毛糸は耐久性が良いので、もともとタペサリアはカーペットやマットなどに刺繍されることが一般的でしたが、最近は、キーホルダーや、お財布、アクセサリーなどの小物にもタペサリア刺繍を施したものが出ていて、お土産物としても人気です。

タペサリアのルーツはイスラム遊牧民の絨毯と言われており、それがポルトガルに持ち込まれて独自に発展し、その後ポルトガルからの移民によってブラジルに持ち込まれたのが始まりのようです。イスラム、ヨーロッパ、ラテンアメリカ、と3つの文化が融合している刺繍といえるかもしれませんね。
最近では、クリエイターによるスタイリッシュなデザインのタペサリア・ブランドなども登場し、海外でもタペサリア刺繍が注目されているそうです。

その他ペルーのアヤクーチョ刺繍やシピボ族の刺繍、メキシコ刺繍に似た極彩色が美しいコスタリカの刺繍など、ラテンアメリカにはたくさんたくさん素敵な刺繍があるものの、ご紹介しきれないので、最後にちょっと面白いパラグアイの刺繍「ニャンドゥティ(Ñanduti)」をご紹介して終わりたいと思います。

ニャンドゥティはパラグアイの伝統工芸で、刺繍のように布に刺し、織物のように模様を織り、最後はカットワークで仕上げる一連の工程が珍しい手工芸です。

ニャンドゥティは、グアラニー族の言葉で「蜘蛛の巣」を意味するように、放射線状に丸く編まれた仕上がりがまるで蜘蛛の巣のようで、「レース」の一種ともみなされます。
木枠に張られた布に、土台の糸(織物に例えれば縦糸)を放射状に刺し、そこに別糸で布を織るような要領で「かがり」や「結び」を施し模様を編んでいきます。木枠に張ったまま糊づけをして、乾燥後布から外して仕上げます。

課題 1: 下のリストから、「pose: elev=167.4 azim=57.8」を含む行から「Dot at: (244, 244)」を含む行までを、両端の行も含めてそのまま書き写してください。画像は含めないでください。

データ内容:
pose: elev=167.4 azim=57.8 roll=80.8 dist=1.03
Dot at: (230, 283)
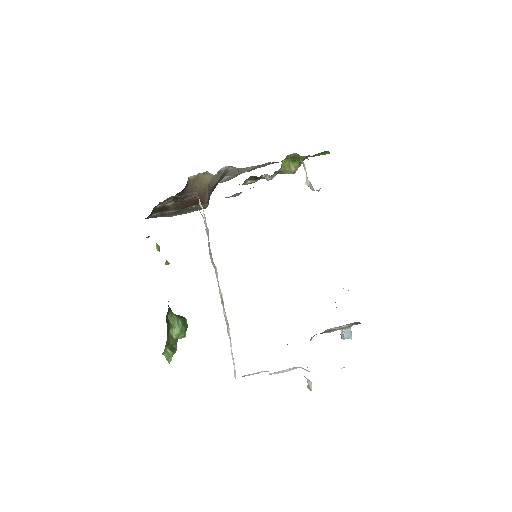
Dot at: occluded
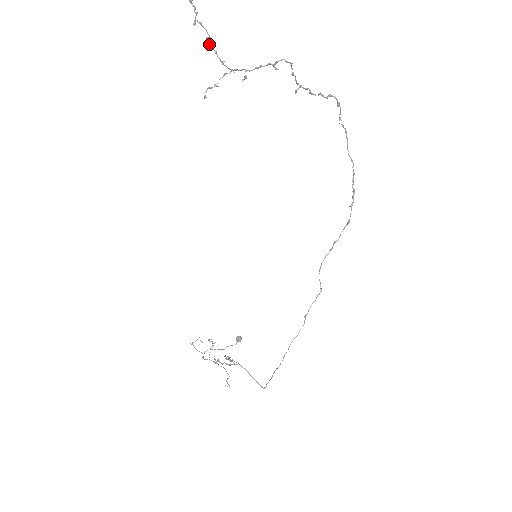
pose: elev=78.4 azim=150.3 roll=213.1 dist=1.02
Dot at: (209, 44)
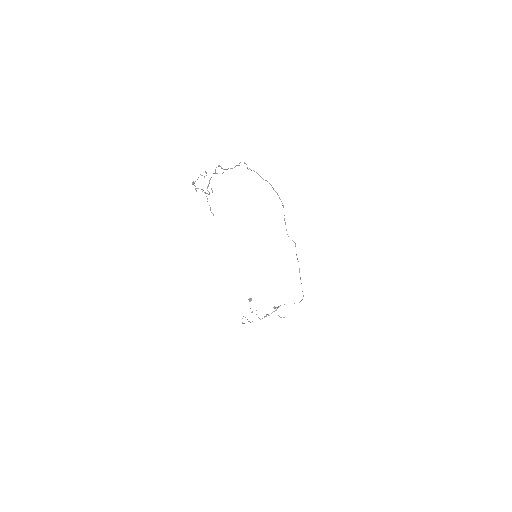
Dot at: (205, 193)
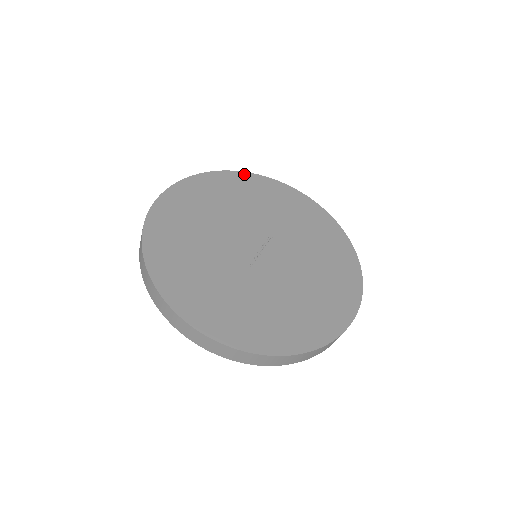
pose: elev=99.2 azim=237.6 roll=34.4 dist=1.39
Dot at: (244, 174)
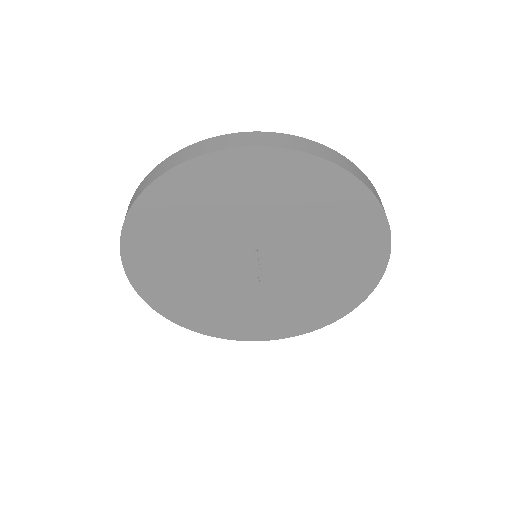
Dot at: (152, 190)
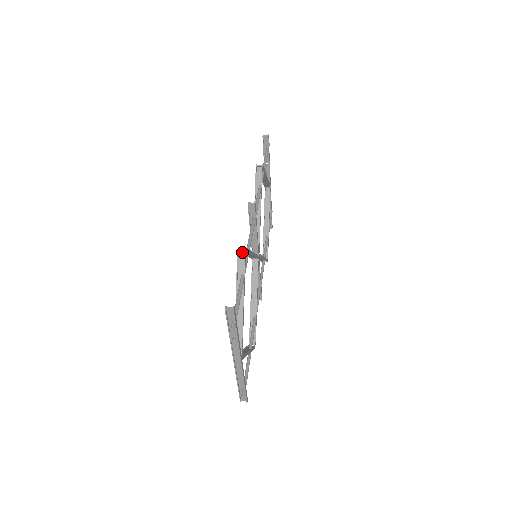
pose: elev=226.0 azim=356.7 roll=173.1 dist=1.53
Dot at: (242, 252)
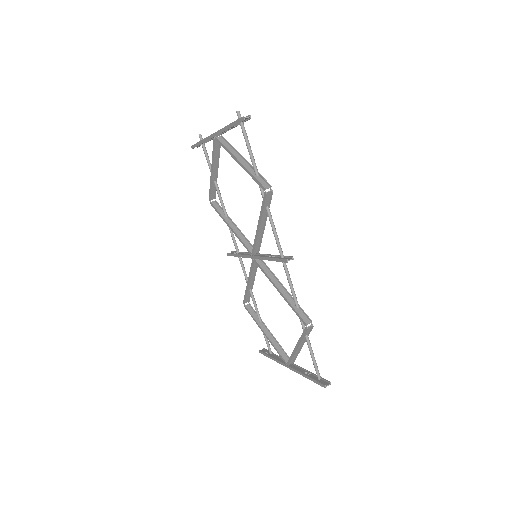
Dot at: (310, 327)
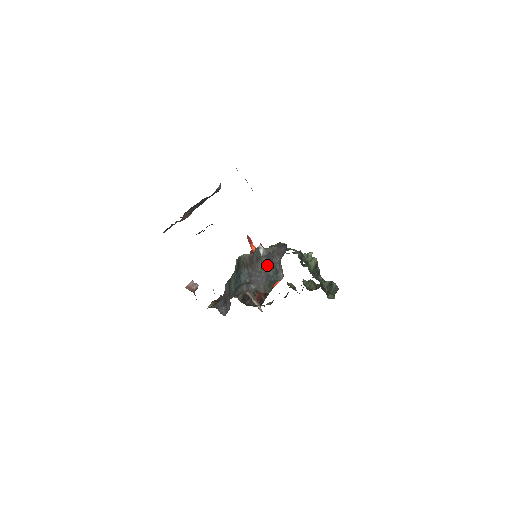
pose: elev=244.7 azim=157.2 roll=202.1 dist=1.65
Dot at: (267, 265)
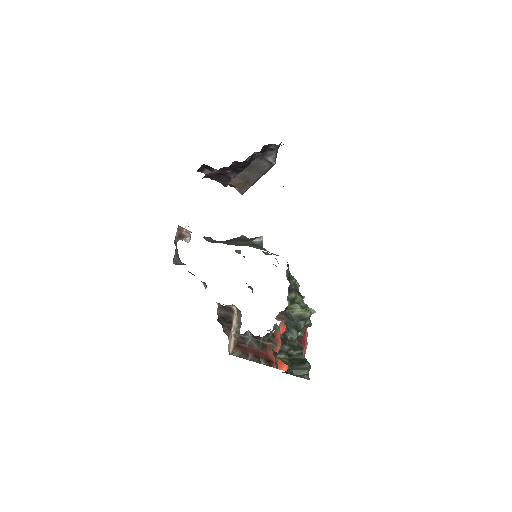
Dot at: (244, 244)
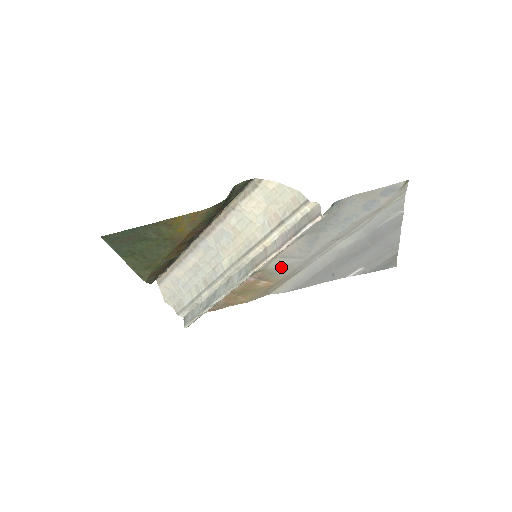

==

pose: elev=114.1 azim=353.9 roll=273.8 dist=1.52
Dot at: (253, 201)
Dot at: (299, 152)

==

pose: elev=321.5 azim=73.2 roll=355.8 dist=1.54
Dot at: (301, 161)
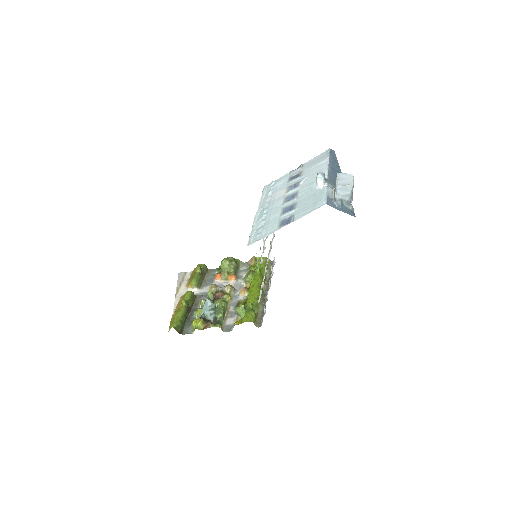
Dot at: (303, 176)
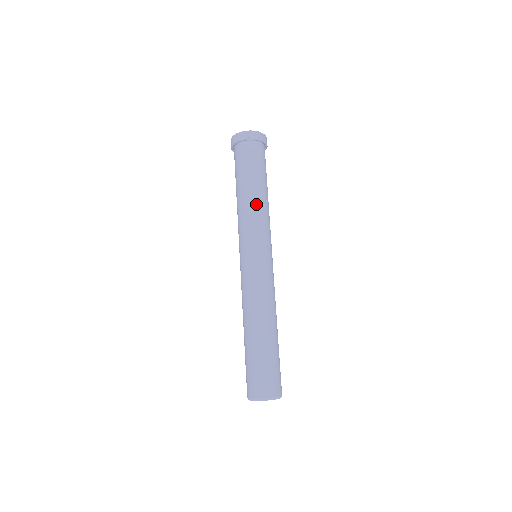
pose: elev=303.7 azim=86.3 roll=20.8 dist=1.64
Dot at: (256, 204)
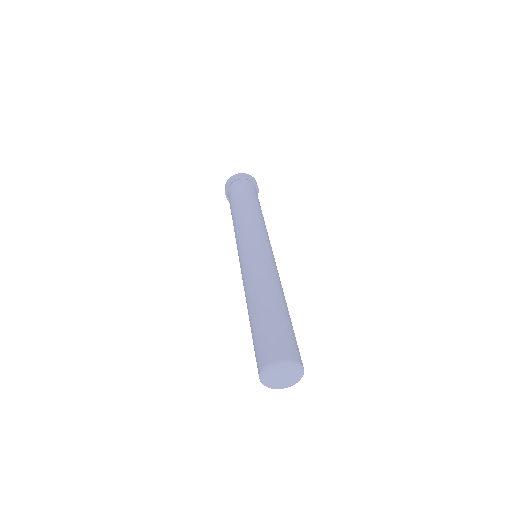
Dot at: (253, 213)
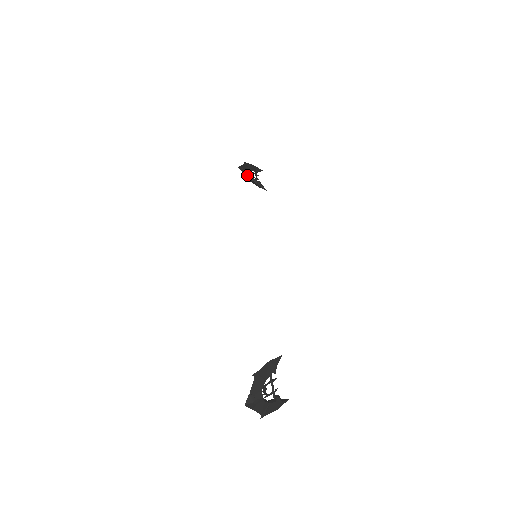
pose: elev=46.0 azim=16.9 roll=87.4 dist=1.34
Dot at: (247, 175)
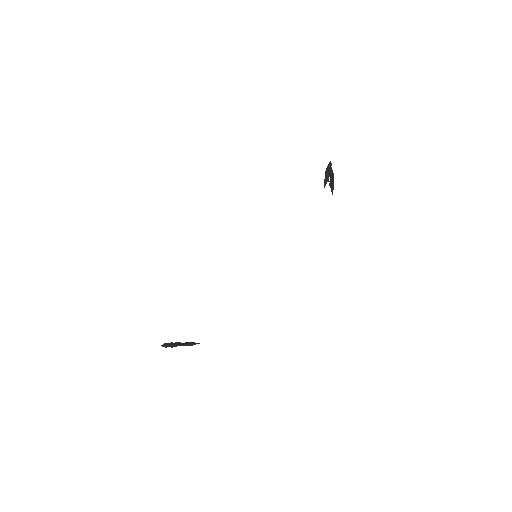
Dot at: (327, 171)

課題 2: 刺繍についての文章によると、「ニャンドゥティ」はグアラニー族の言葉で何を意味しますか。

解答 1:
pose: elev=167.4 azim=57.8 roll=80.8 dist=1.03
Dot at: (230, 283)
Dot at: occluded
pose: elev=78.4 azim=150.3 roll=213.1 dist=1.02
Dot at: (209, 44)
Dot at: (205, 193)
pose: elev=99.2 azim=237.6 roll=34.4 dist=1.39
Dot at: (244, 174)
Dot at: (152, 190)
pose: elev=226.0 azim=356.7 roll=173.1 dist=1.53
Dot at: (242, 252)
Dot at: (310, 327)
pose: elev=244.7 azim=157.2 roll=202.1 dist=1.65
Dot at: (267, 265)
Dot at: (244, 244)

解答 2: 「蜘蛛の巣」を意味します。